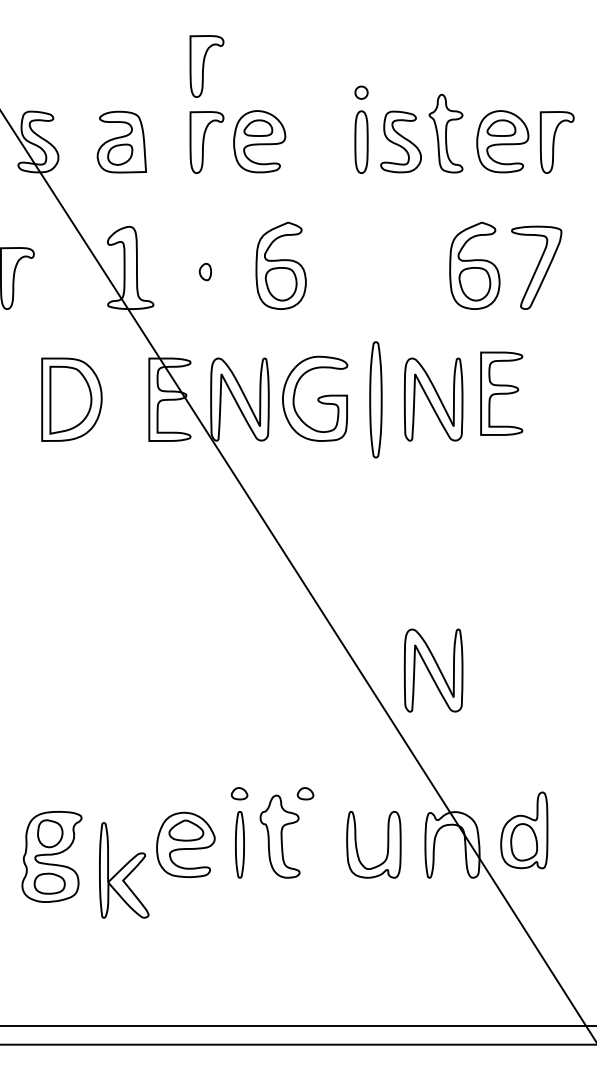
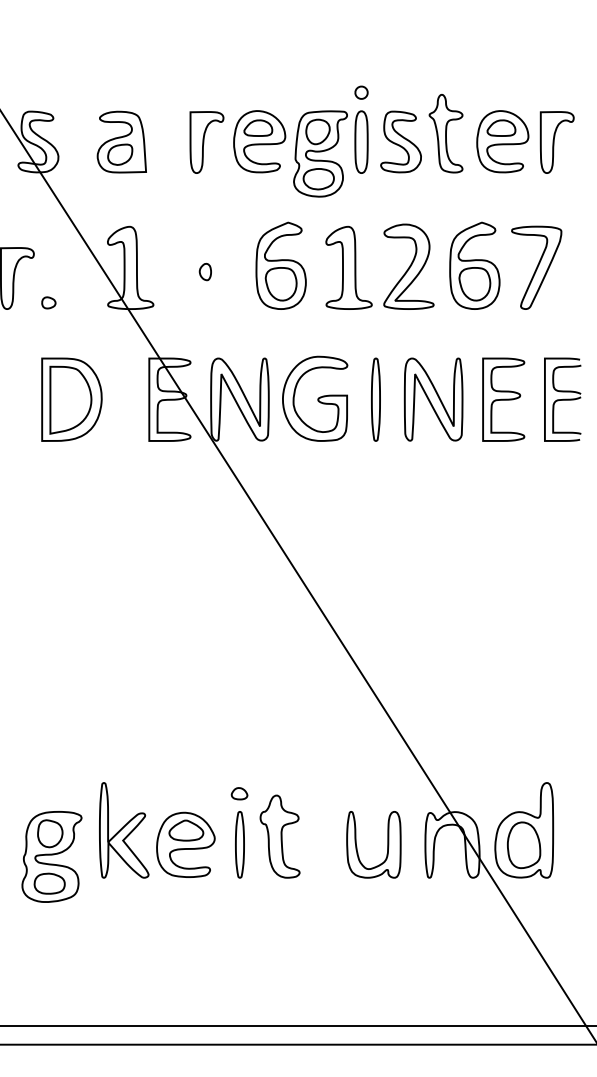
part at (206, 66): present -> none
part at (320, 153): none -> present
part at (408, 266): none -> present
part at (348, 267): none -> present
part at (48, 302): none -> present
part at (501, 393) position: (501, 393) -> (503, 399)
part at (375, 399) size: 14x118 px -> 10x85 px
part at (562, 399): none -> present
part at (433, 670): present -> none
part at (305, 793): present -> none
part at (524, 830) size: 49x79 px -> 61x97 px
part at (124, 870) position: (124, 870) -> (124, 830)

##########

Exercise directions -> Reproduce every line of the entries above without changing anything, but omit the pictures.

Solution below ->
part at (206, 66): present -> none
part at (320, 153): none -> present
part at (408, 266): none -> present
part at (348, 267): none -> present
part at (48, 302): none -> present
part at (501, 393) position: (501, 393) -> (503, 399)
part at (375, 399) size: 14x118 px -> 10x85 px
part at (562, 399): none -> present
part at (433, 670): present -> none
part at (305, 793): present -> none
part at (524, 830) size: 49x79 px -> 61x97 px
part at (124, 870) position: (124, 870) -> (124, 830)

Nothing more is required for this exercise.